As Mayor he had welcomed the first Governor of Queensland, Sir George Bowen, to Brisbane in 1859.

Practical experience and common sense fitted Petrie for laying the sound foundations of municipal administration in Brisbane and for guiding the council in providing public works and services. Closely associated with the Enoggera Dam while it was planned by the council, he later saw it constructed as a member of the Board of Water Works; as its chairman in 1875 he was a leader in implementing the Gold Creek Dam and planning of the Mount Crosby Weir. After serving as mayor, he had difficulty in 'playing second fiddle' and was prone to indulge in such manoeuvres as walking out of council meetings.

Petrie devoted much time to community welfare. For years he served on the management committee of the Brisbane Hospital and was chairman after 1885. He was also a member of the Board for Administering Outdoor Relief and the Central Board of Health. Appointed to the New South Wales Commission of the Peace in 1859, he remained a member of the Brisbane bench until 1892. He gave long service on the Brisbane Licensing Board and was often returning officer for the parliamentary elections. A trustee of the Brisbane general cemetery and of Bowen Park and a ranger for protecting native birds on the Enoggera Water Reserve, he was a director of several building societies and of the Queensland Steam Navigation Co. Elected to the North Brisbane School of Arts Committee in 1864 and 1866, he was also an enthusiastic member of the first Masonic lodge in Queensland.

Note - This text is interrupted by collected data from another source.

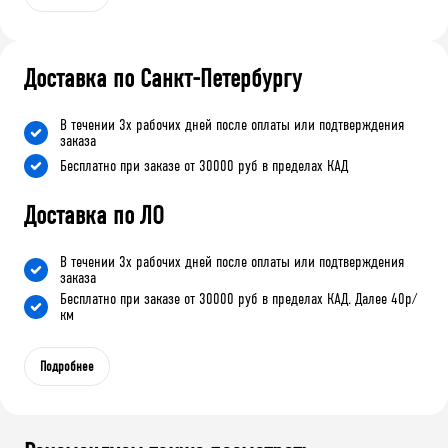
Доставка по Санкт-Петербургу
В течении 3х рабочих дней после оплаты или подтверждения
заказа
Бесплатно при заказе от 30000 руб в пределах КАД
Доставка по ЛО
В течении 3х рабочих дней после оплаты или подтверждения
заказа
Бесплатно при заказе от 30000 руб в пределах КАД. Далее 40р/
км
Подробнее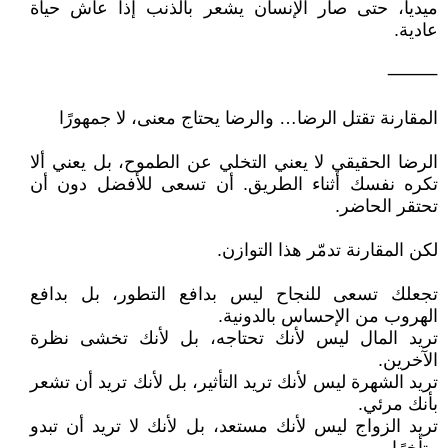
ميديا، حتى صار الإنسان يشعر بالذنب إذا عاش حياة
عادية.
⸻
المقارنة تقتل الرضا… والرضا يحتاج معنى، لا جمهورًا
الرضا الحقيقي لا يعني التخلي عن الطموح، بل يعني ألا
تكره نفسك أثناء الطريق. أن تسعى للأفضل دون أن
تحتقر الحاضر.
لكن المقارنة تدمّر هذا التوازن.
تجعلك تسعى للنجاح ليس بدافع التطور، بل بدافع
الهروب من الإحساس بالدونية.
تريد المال ليس لأنك تحتاجه، بل لأنك تخشى نظرة
الآخرين.
تريد الشهرة ليس لأنك تريد التأثير، بل لأنك تريد أن تشعر
بأنك مرئي.
تريد الزواج ليس لأنك مستعد، بل لأنك لا تريد أن تبدو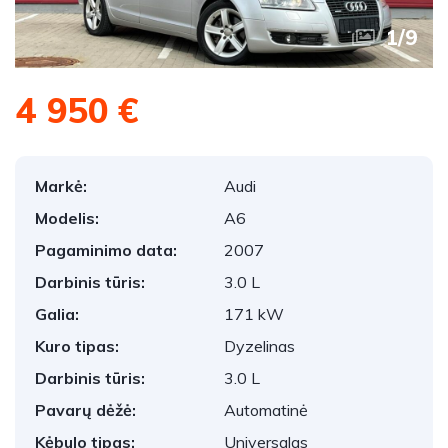
1
/
9
4 950 €
Markė:
Audi
Modelis:
A6
Pagaminimo data:
2007
Darbinis tūris:
3.0 L
Galia:
171 kW
Kuro tipas:
Dyzelinas
Darbinis tūris:
3.0 L
Pavarų dėžė:
Automatinė
Kėbulo tipas:
Universalas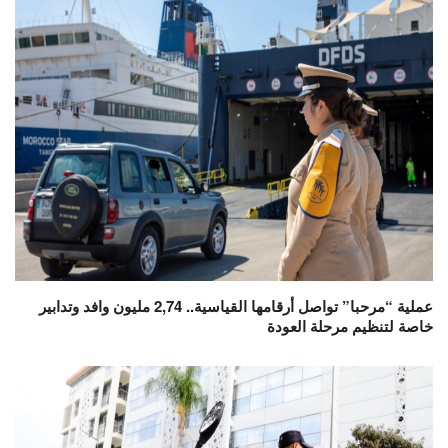
عملية “مرحبا” تواصل أرقامها القياسية.. 2,74 مليون وافد وتدابير
خاصة لتنظيم مرحلة العودة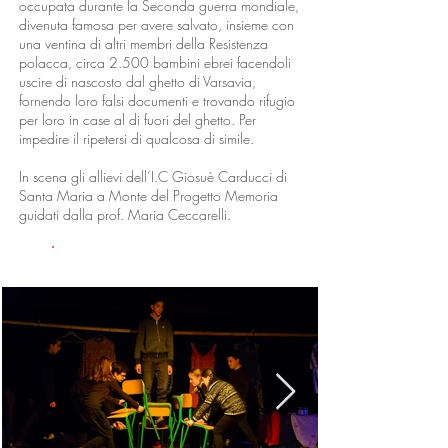
occupata durante la Seconda guerra mondiale,
divenuta famosa per avere salvato, insieme con
una ventina di altri membri della Resistenza
polacca, circa 2.500 bambini ebrei facendoli
uscire di nascosto dal ghetto di Varsavia,
fornendo loro falsi documenti e trovando rifugio
per loro in case al di fuori del ghetto. Per
impedire il ripetersi di qualcosa di simile.
In scena gli allievi dell’I.C Giosuè Carducci di
Santa Maria a Monte del Progetto Memoria
guidati dalla prof. Maria Ceccarelli.
GALLERIA FOTO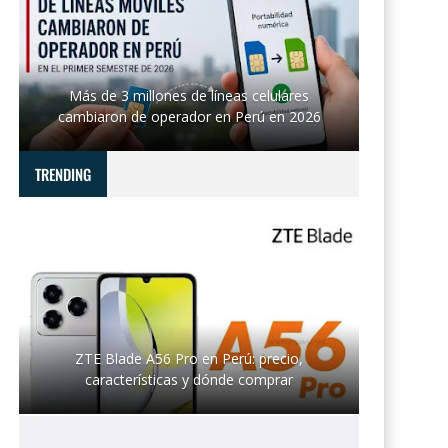
Más de 3 millones de líneas celulares
cambiaron de operador en Perú en 2026
TRENDING
ZTE Blade A56 Pro en Perú: precio,
características y dónde comprar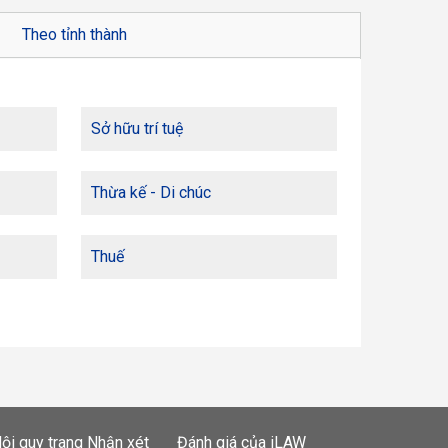
Theo tỉnh thành
Sở hữu trí tuệ
Thừa kế - Di chúc
Thuế
ội quy trang Nhận xét
Đánh giá của iLAW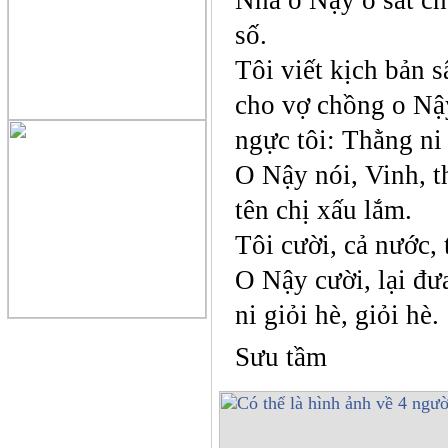
số.
Tôi viết kịch bản 
cho vợ chồng o Nậy
ngực tôi: Thằng ni 
O Nậy nói, Vinh, th
tên chị xấu lắm.
Tôi cười, cả nước, 
O Nậy cười, lại đư
ni giỏi hè, giỏi hè.
Sưu tầm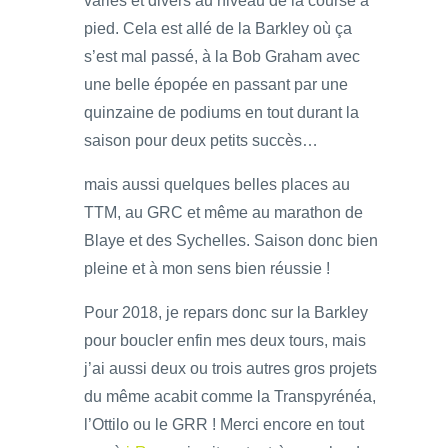
variés et divers au niveau de la course à
pied. Cela est allé de la Barkley où ça
s’est mal passé, à la Bob Graham avec
une belle épopée en passant par une
quinzaine de podiums en tout durant la
saison pour deux petits succès…
mais aussi quelques belles places au
TTM, au GRC et même au marathon de
Blaye et des Sychelles. Saison donc bien
pleine et à mon sens bien réussie !
Pour 2018, je repars donc sur la Barkley
pour boucler enfin mes deux tours, mais
j’ai aussi deux ou trois autres gros projets
du même acabit comme la Transpyrénéa,
l’Ottilo ou le GRR ! Merci encore en tout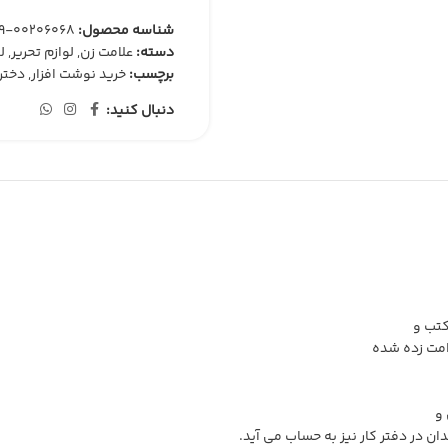
شناسه محصول:
00206068-99
دسته:
علامت زن
,
لوازم تحریر
,
ل
برچسب:
خرید نوشت افزار
,
دخترا
دنبال کنید:
کتب و
امت زده شده
 و
ن در دفتر کار نیز به حساب می آید.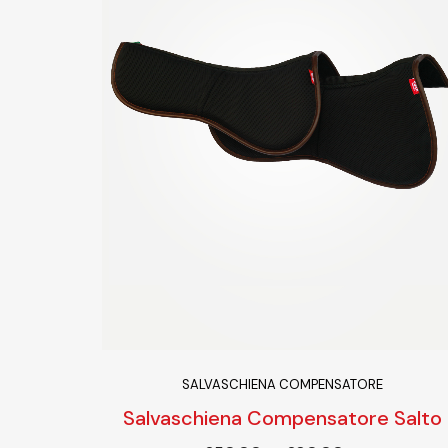
SALVASCHIENA COMPENSATORE
Salvaschiena Compensatore Salto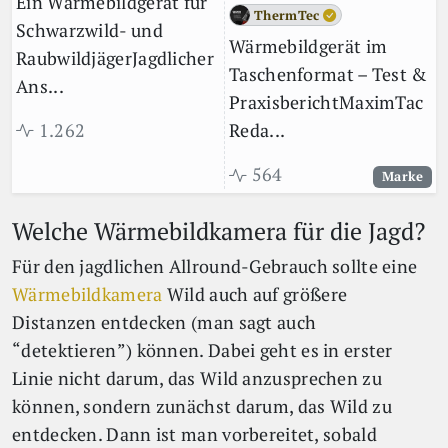
Ein Wärmebildgerät für
ThermTec
Schwarzwild- und
Wärmebildgerät im
RaubwildjägerJagdlicher
Taschenformat – Test &
Ans...
PraxisberichtMaximTac
1.262
Reda...
564
Marke
Welche Wärmebildkamera für die Jagd?
Für den jagdlichen Allround-Gebrauch sollte eine
Wärmebildkamera
Wild auch auf größere
Distanzen entdecken (man sagt auch
“detektieren”) können. Dabei geht es in erster
Linie nicht darum, das Wild anzusprechen zu
können, sondern zunächst darum, das Wild zu
entdecken. Dann ist man vorbereitet, sobald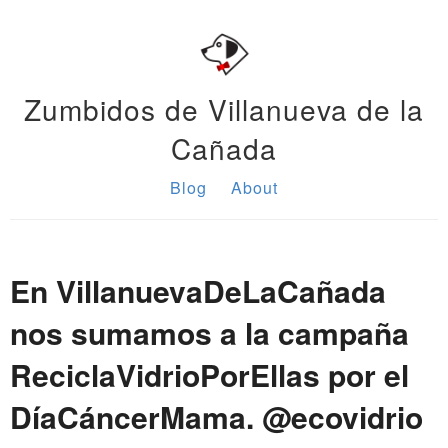
Zumbidos de Villanueva de la
Cañada
Blog
About
En VillanuevaDeLaCañada
nos sumamos a la campaña
ReciclaVidrioPorEllas por el
DíaCáncerMama. @ecovidrio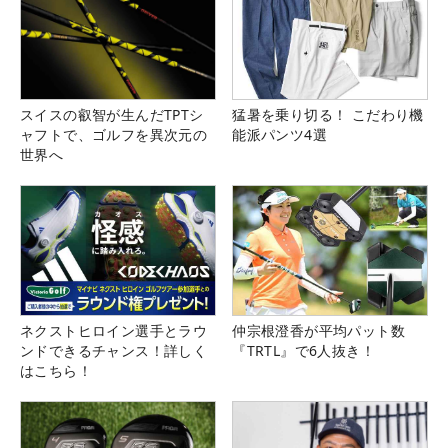
スイスの叡智が生んだTPTシ
猛暑を乗り切る！ こだわり機
ャフトで、ゴルフを異次元の
能派パンツ4選
世界へ
ネクストヒロイン選手とラウ
仲宗根澄香が平均パット数
ンドできるチャンス！詳しく
『TRTL』で6人抜き！
はこちら！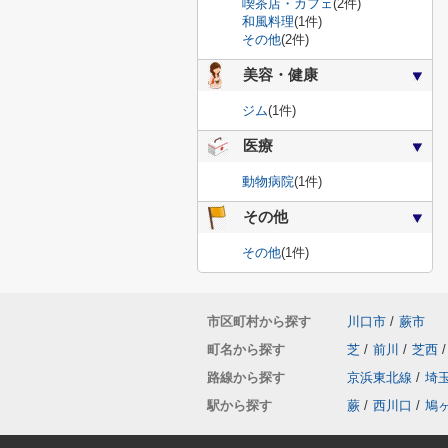
喫茶店・カフェ
(2件)
和風料理
(1件)
その他
(2件)
美容・健康
ジム
(1件)
医療
動物病院
(1件)
その他
その他
(1件)
市区町村から探す
川口市
/
蕨市
町名から探す
芝
/
前川
/
芝西
/
路線から探す
京浜東北線
/
埼
駅から探す
蕨
/
西川口
/
鳩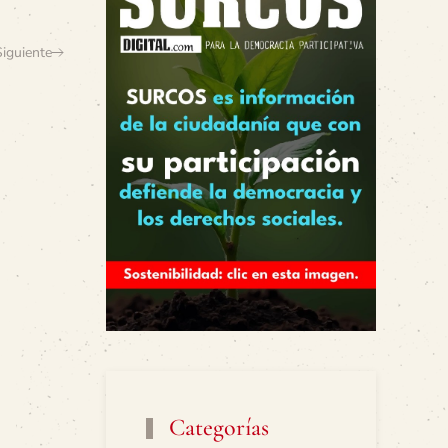
Siguiente
Categorías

A staunch Presbyterian, he was an elder and worked with enthusiasm in building St Pauls Presbyterian Church, Spring Hill. Integrity and long association with the city made him one of the best known citizens of Brisbane. He died in December 1892.

==Honours==

John Petrie was inducted into the Queensland University of Technology's Construction Hall of Fame on 2 November 2010.